Exploring the Connoisseur List’s Vast Selection of Icon Wines
One could drink solely from the Complimentary Program and disembark from a Silversea cruise content. Guests looking to elevate their experience with a deep dive into icon wines, however, should explore the Connoisseur List. The Wine Ambassador ensures the number of different wines, ranging from the famed châteaux of Bordeaux to the best of Napa Valley, remains unusually high as evidenced by his selections below:
1. Vega Sicilia Unico 2005
Guests with a penchant for finer tastes will frequently order structured, age-worthy reds. In Spain’s famous Ribera del Duero known for big, structured Tempranillo-based reds, d’Almeida highlights Vega Sicilia. “Ask any wine expert or serious connoisseur which the best wine of Spain would be, and in unison, the answer would be: Vega Sicilia Unico,” d’Almeida proclaims. “Vega is the oldest fine red producer and stands out for extraordinary attention to detail.” As evidence: the unparalleled Unico 2005, a brawny Tempranillo-based red built for the cellar. The Wine Ambassador’s reverence for its quality is unwavering: “Reds don’t come much better than this anywhere on the planet,” he states.
2. J. Prieur Clos de Vougeot 2012
But d’Almeida doesn’t serve only power and tannin. The whites, particularly the exquisite Burgundies, represent the synergy of vintage and producer. “Burgundy is the winemaker’s El Dorado, and no prestigious wine list is without a selection of the region’s exquisite Chardonnays and Pinot Noirs,” he explains. Clos de Vougeot, the largest single vineyard with a walled enclosure of 125 acres (50 hectares) and more than 80 owners, is legendary “The venerable house of Jacques Prieur is one of its most renowned producers,” d’Almeida declares.

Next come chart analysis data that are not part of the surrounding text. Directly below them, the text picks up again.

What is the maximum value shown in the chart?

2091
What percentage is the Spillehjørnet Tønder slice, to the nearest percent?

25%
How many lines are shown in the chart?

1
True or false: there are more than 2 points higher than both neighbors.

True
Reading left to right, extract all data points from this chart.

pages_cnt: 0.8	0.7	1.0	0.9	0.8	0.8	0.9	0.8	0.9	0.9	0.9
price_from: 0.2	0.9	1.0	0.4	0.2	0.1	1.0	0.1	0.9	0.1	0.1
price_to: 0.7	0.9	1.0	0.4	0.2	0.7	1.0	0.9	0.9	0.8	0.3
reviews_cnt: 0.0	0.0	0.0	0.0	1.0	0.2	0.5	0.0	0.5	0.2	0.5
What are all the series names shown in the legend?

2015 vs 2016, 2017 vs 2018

3. Chateau d’Yquem Grand Cru 2006 (0,375l)
No list of the world’s greats could eschew Sauternes house Chateau d’Yquem. The Grand Cru 2006 is a liquid jewel of dried apricot, honey, and spiced nuts. “Like other luminaries before and after him, Thoms Jefferson got it right: Château d’Yquem is the greatest sweet wine in the world,” states d’Almeida. “Laboriously made with botrytis fungus, the ‘noble rot’ that nature provides, it has been called not wine but…nectar.

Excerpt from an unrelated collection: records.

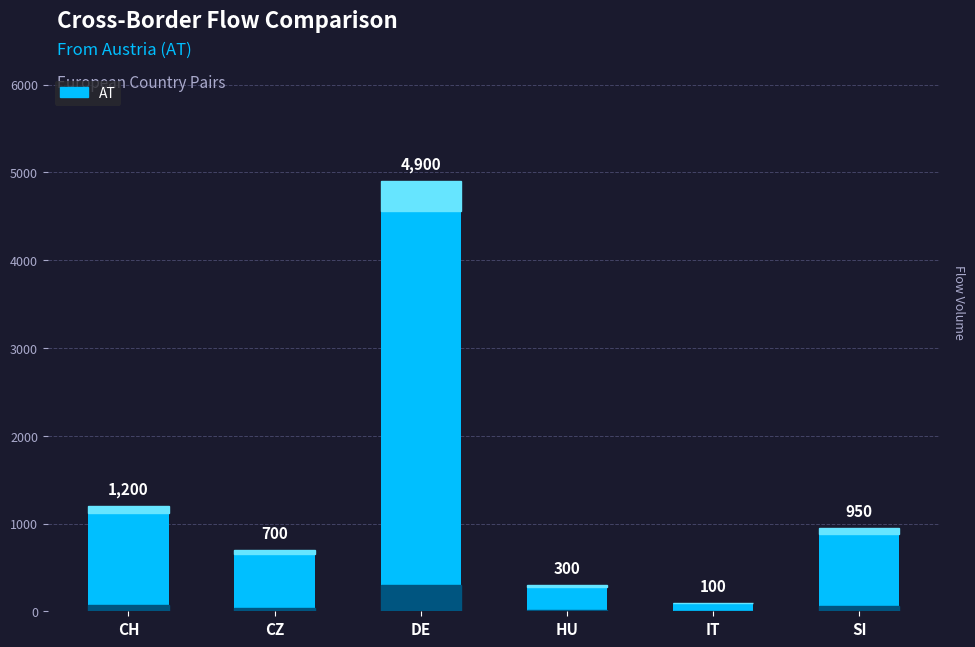

Which has a higher value, IT or CH?

CH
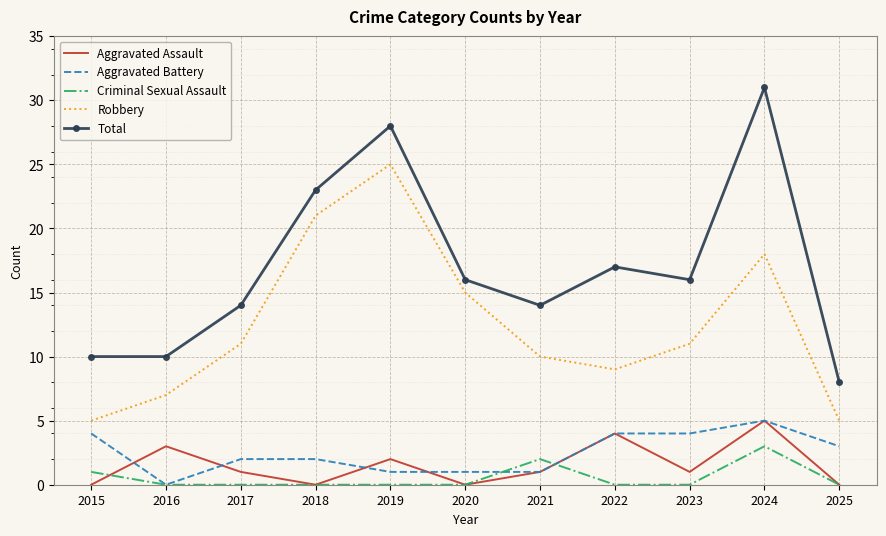

What are all the series names shown in the legend?

Aggravated Assault, Aggravated Battery, Criminal Sexual Assault, Robbery, Total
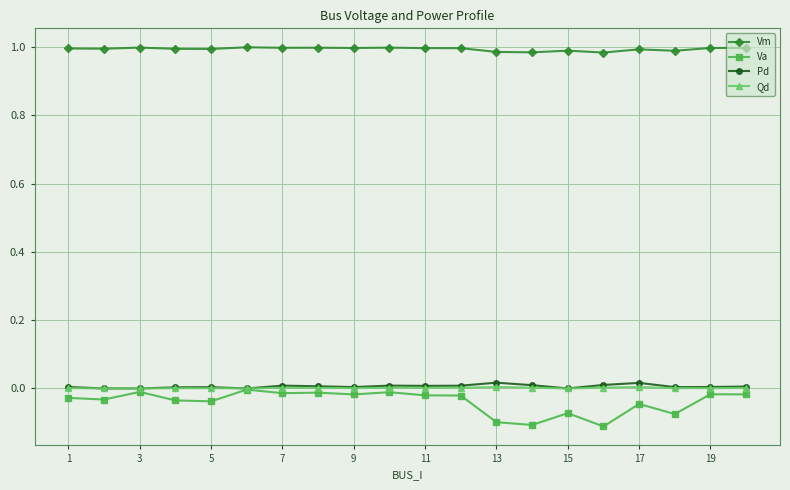

Is this an area chart (filled region under the line)?

No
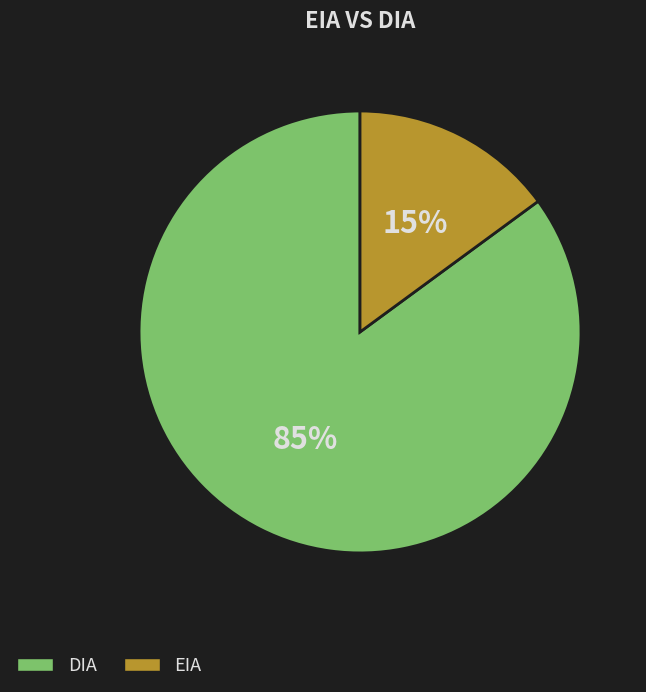

Which category has the smallest portion of the pie?

EIA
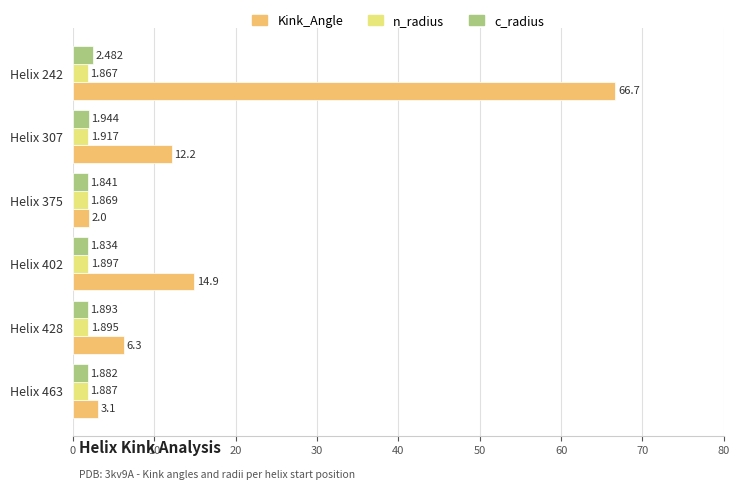

Which series has the largest total across all categories?

Kink_Angle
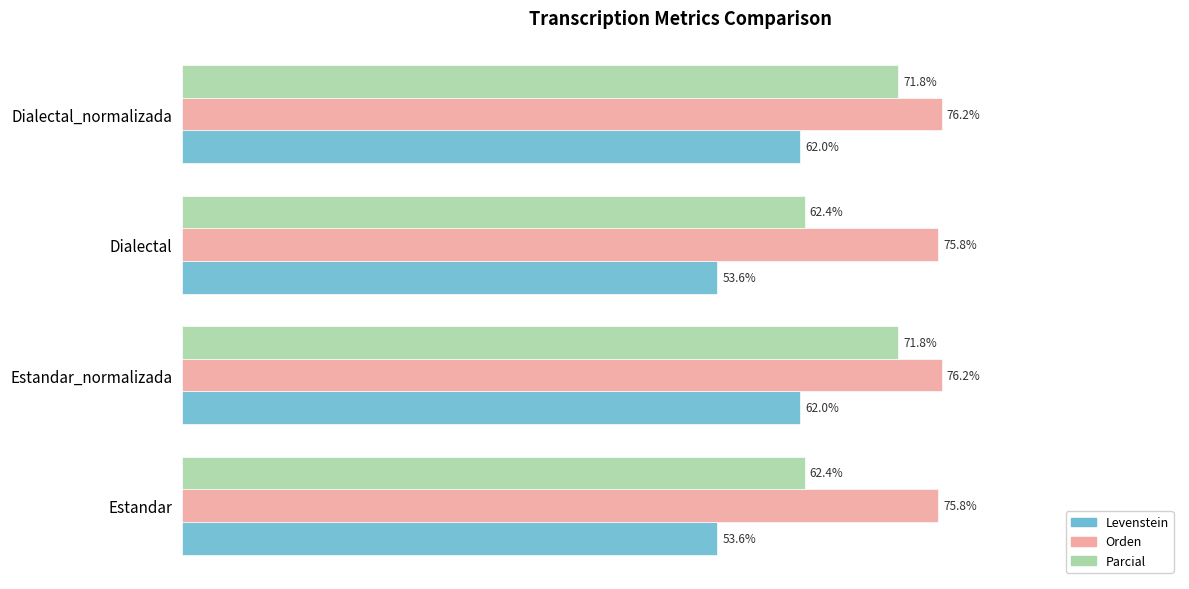

Which series changed the most between Estandar_normalizada and Dialectal?

Parcial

4. Jermann Vintage Tunina 2015
With another selection from Friuli, guests can taste Vintage Tunina 2015 by Jermann, one of the region’s best producers. “The Friuli region of Italy has long been considered the region that is producing Italy’s greatest white wines,” says d’Almeida. Among these, one of the greatest is considered producer Jermann’s ‘Vintage Tunina,’ a blend of local and international grapes which produces a wine of supreme complexity and balance, which ages exceptionally well, as only great wines can.”